The heroine of the story is Catherine Morland, a seventeen-year old girl whose imagination was shaped by all the gothic novels she perused. Catherine spends her first season in Bath, and at first her sufferings are almost unbearable because she knows not a single soul there. But if someone was born to be a heroine, it’s only natural that sooner or later (usually: sooner) she should meet her hero. Catherine soon strikes up an acquaintance with Henry Tilney, a witty, taunting but otherwise very nice young man, and his father and sister as well. Despite a couple of misunderstandings and other calamities, everything seems to be going well, and when Catherine is invited to the Tilneys’ family home, Northanger Abbey, it seems that her wildest dreams are about to come true and she will have the pleasure of getting to know a true gothic castle which is – supposedly – a home to several frightful ghosts and apparitions. But than it turns out that things are not exactly the way our naive heroine expected.

Critics usually agree that this book is a parody of gothic novels, but I think there’s more to Northanger Abbey than this. True, Henry Tilney enjoys making fun of Catherine because of her obsession with gothic novels, and it’s also true that Catherine often behaves like the heroine of a gothic story and makes herself ridiculous this way – but I think Jane Austen loves novels (all novels, even the gothic stories) so much that I cannot think that she would seriously like to disparage them. As she explains somewhere near the beginning of the story, novels tell you everything there’s to know about human behavior, society and the world as such – and they tell you all this in the most beautiful language, in the most enjoyable manner. Therefore, Austen argues, only those can be called ridiculous and narrow-minded who claim that they refrain from reading any such work saying that it’s „only” a novel.

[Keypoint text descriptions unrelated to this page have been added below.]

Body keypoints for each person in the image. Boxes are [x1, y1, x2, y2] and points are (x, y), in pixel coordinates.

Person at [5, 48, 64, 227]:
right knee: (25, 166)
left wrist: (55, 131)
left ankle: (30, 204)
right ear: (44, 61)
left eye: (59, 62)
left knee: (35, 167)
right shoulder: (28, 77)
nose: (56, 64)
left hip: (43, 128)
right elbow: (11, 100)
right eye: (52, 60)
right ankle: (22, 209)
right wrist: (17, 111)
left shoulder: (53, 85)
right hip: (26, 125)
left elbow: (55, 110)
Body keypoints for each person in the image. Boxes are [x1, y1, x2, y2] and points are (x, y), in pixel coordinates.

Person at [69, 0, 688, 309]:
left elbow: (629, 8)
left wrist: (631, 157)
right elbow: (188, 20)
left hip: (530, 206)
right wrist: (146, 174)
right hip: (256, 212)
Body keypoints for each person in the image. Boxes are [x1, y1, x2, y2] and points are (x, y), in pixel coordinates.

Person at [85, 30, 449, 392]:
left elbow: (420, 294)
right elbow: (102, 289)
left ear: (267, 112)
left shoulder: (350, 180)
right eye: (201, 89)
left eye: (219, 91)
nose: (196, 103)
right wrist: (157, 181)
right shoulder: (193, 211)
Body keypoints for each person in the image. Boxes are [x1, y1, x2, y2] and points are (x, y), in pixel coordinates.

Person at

And Austen doesn’t want to argue against her own genre, therefore she doesn’t offend and she’s not painfully sarcastic – she’s only ironic, and she uses irony here as well as in her other novels. The first couple of chapters could be block-quoted the way they are, they are so perfectly witty and entertaining. For instance, Austen’s descriptions of Catherine’s not so heroine-like appearance and personality, and the introduction to our heroine’s family members (who are, contrary to what you would expect, absolutely lovely and caring) are simply great.

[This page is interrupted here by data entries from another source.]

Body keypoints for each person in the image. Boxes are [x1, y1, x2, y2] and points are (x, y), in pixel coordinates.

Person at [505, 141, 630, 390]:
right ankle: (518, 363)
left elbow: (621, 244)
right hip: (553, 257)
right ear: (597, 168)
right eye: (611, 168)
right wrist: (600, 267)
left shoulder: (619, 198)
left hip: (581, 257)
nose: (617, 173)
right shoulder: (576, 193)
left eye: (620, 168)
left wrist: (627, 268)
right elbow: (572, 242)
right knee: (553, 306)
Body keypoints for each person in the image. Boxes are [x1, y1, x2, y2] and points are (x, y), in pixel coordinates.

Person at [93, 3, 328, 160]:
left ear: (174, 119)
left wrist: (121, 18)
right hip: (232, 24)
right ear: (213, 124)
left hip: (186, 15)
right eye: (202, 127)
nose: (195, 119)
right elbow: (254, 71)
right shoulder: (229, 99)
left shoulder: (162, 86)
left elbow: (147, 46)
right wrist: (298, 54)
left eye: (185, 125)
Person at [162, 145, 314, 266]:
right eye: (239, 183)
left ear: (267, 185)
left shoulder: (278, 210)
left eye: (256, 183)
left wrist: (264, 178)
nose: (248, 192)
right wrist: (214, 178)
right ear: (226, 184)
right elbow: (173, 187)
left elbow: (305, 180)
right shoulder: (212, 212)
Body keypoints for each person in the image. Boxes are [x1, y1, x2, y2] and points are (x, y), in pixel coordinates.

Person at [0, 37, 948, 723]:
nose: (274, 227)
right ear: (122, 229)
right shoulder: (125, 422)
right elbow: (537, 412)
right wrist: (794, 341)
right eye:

Moreover, Austen is in possession of some amiable self-irony as well. E. g., Catherine never has any trouble getting a good night’s sleep, not even during her greatest emotional crises – and this is not characteristic of the young heroines of romantic or gothic novels. Catherine’s peaceful sleeping habits also remind me of Marianne, the protagonist of Austen’s Sense and Sensibility – she’s exactly the way a heroine should be, and when her feelings are shaken, she can’t get any sleep at all. Of course I’m not sure if this is deliberately self-ironic or not, since Northanger Abbey, even though it was published later, was written before Sense and Sensibility and the other „major” novels. Anyway, it may be possible that Austen modified her text and added some self-ironic details later on. And it also may be possible that all the fitfully slumbering young girls, the protective mothers, the tyrannic fathers and all the other stock characters of Austen’s novels were so prevalent in contemporaneous literature (or reality) that it was virtually impossible to write a novel without featuring them, and this is why they are so abundant in Austen’s fiction as well. In this case, Austen’s self-irony might not be deliberate – but deliberate or not, I like it immensely.

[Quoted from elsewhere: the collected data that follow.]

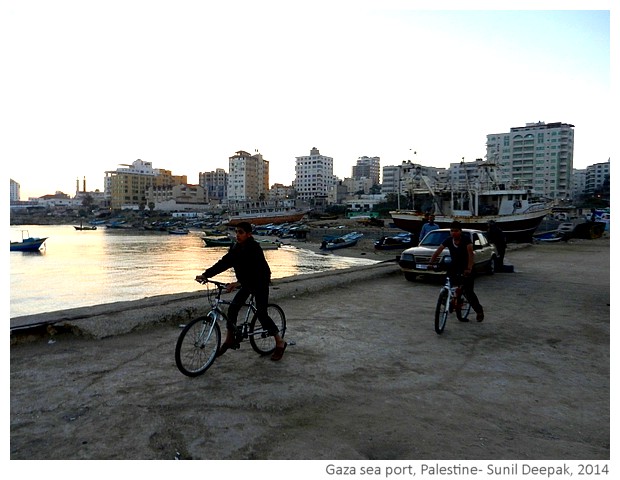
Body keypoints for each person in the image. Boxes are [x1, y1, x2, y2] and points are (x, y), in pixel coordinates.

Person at [195, 221, 287, 361]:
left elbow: (257, 272)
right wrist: (206, 275)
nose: (237, 235)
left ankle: (280, 342)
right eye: (236, 232)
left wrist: (237, 283)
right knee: (232, 309)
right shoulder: (236, 247)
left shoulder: (254, 248)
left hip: (260, 281)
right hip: (246, 283)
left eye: (240, 232)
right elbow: (224, 262)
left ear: (249, 234)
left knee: (262, 314)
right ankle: (229, 339)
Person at [429, 221, 484, 322]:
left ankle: (479, 311)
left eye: (456, 231)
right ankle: (447, 299)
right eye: (452, 231)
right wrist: (431, 263)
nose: (454, 233)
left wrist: (469, 268)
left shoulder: (466, 240)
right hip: (454, 266)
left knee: (468, 292)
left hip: (467, 266)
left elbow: (471, 255)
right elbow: (438, 251)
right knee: (447, 281)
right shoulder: (449, 240)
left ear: (460, 231)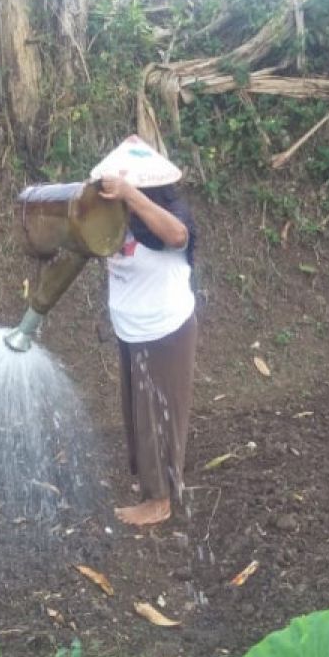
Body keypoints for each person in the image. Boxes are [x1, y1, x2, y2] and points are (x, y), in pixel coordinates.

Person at [92, 136, 198, 527]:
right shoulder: (113, 221)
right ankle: (151, 486)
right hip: (131, 330)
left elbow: (177, 236)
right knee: (139, 414)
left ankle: (161, 501)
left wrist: (131, 196)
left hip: (165, 331)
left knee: (160, 417)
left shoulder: (166, 215)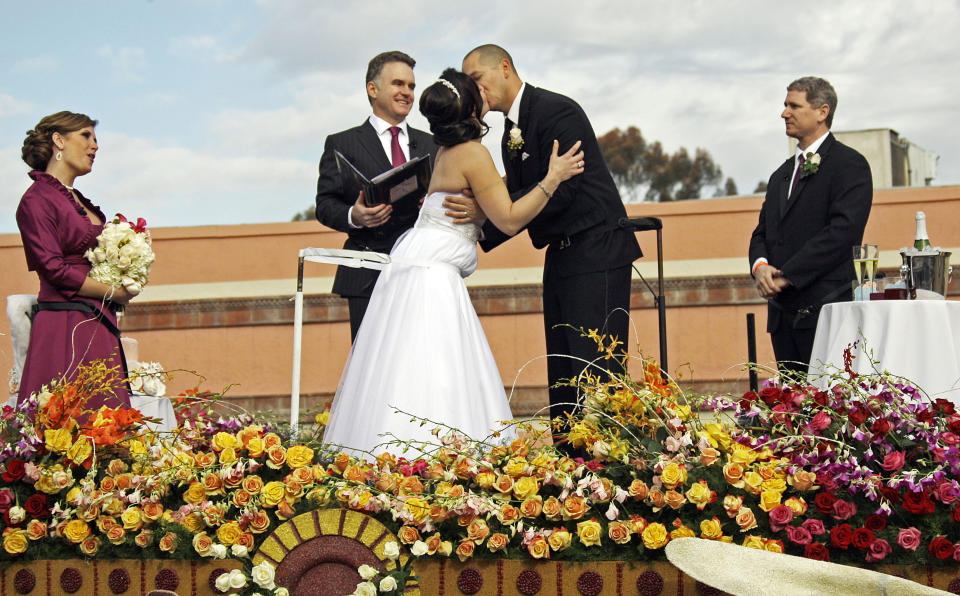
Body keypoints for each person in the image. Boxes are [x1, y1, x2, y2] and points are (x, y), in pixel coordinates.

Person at [322, 69, 586, 457]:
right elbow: (509, 218)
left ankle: (391, 456)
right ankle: (428, 457)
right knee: (436, 370)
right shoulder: (472, 154)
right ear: (472, 110)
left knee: (404, 369)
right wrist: (552, 177)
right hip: (431, 276)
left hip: (413, 263)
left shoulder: (445, 152)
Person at [461, 45, 642, 443]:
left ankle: (609, 466)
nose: (475, 90)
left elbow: (563, 190)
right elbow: (526, 191)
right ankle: (571, 467)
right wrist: (488, 216)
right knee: (563, 367)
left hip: (597, 249)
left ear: (504, 68)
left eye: (477, 78)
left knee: (597, 366)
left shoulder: (557, 111)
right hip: (560, 253)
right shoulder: (512, 129)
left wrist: (490, 224)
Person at [315, 50, 478, 341]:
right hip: (368, 273)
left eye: (412, 86)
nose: (407, 92)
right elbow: (325, 204)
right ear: (372, 89)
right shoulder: (342, 143)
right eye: (399, 84)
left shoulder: (435, 144)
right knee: (371, 370)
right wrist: (356, 216)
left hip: (422, 272)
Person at [748, 77, 872, 375]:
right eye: (784, 106)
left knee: (828, 410)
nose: (784, 113)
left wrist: (788, 275)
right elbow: (762, 232)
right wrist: (761, 267)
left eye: (794, 106)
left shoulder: (848, 165)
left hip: (826, 309)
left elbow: (843, 232)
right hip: (781, 314)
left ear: (822, 111)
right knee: (793, 408)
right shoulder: (780, 175)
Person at [16, 111, 136, 410]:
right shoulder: (37, 200)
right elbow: (53, 269)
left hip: (97, 318)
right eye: (86, 136)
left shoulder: (77, 199)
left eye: (96, 138)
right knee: (70, 423)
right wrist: (114, 292)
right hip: (65, 322)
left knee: (107, 423)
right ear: (59, 139)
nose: (95, 145)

And I like the whole novel immensely, in spite of all its flaws: the abruptly discontinued story-lines, the too sudden ending, Austen’s slightly annoying habit that she makes relatively important characters disappear without a trace, or introduces new characters to the story two pages before the ending, and other juvenile faults, because despite all these, Northanger Abbey is still a very clever and hugely entertaining novel.